Re: To sell or rent the family home

Post by Sandtrap »

poppy42 wrote: Wed Sep 22, 2021 1:44 am My dad is a widower and owns the home I grew up in - a modest (2000 sqft) house less than a mile from the beach in New England. He wants to downsize as he is close to 80 and the house is a lot of upkeep. He wants to move to a condo in the same area and have some money left to travel. He has a pension that covers his expenses and a fair amount of cash saved (around $500k). The house is long paid off.

He doesn’t know what to do with the house. It’s worth about $700k. He loves it - he built it and it’s his dream home - and he says he would like to keep it and rent it out. In the summer rentals in his area go for about $3k-$5k a week. It’s sleepy in the winter but he could probably get a renter or Airbnb in those months for less. But he is worried about the expense of hiring a property manager, paying for damage, basically the hassles of being a landlord even if he has someone managing everything. He’s never rented a place before.

As his child I’d love to keep the house in the family as a future vacation home, but it’s his house, not mine, and his decision.

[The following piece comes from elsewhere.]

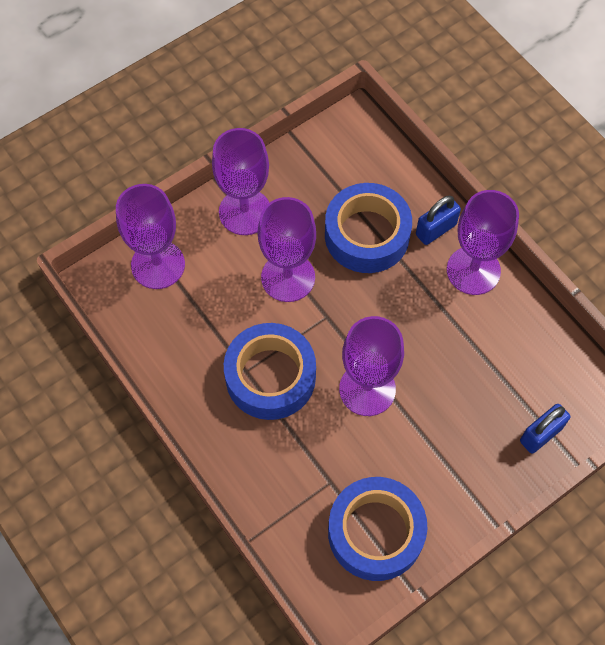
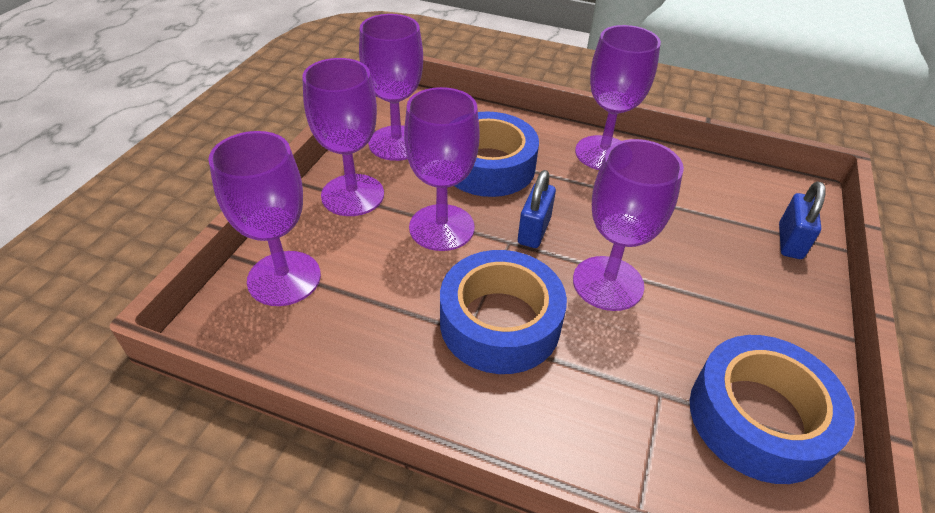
camera: 35 degrees left, 20 degrees down
(312, 172) = (397, 143): none -> purple goblet
(436, 230) = (544, 140): blue padlock -> blue padlock (534, 231)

Is his best option just to sell and take the cash? He’s asking for my input and I’m not sure what to tell him. Thanks I’m advance for any guidance. I’ve never been a landlord either so I have no experience here.
Yes. This is often what happens.
He might not be happy with what will happen to the interior of the home after it has had several inconsiderate renters, especially, especially, with short term renting such as VRBO and AirBnB, etc.

As mentioned earlier on this thread.
A middle road option (middle road options are great), would be to try a short term rental situation on a short term contract with a licensed professional reputable property management agency or agent. Try it. Then decide to sell or remain at that status.

It does not have to a an all or nothing irrevocable decision made all at once.
It is not just a financial decision by the numbers.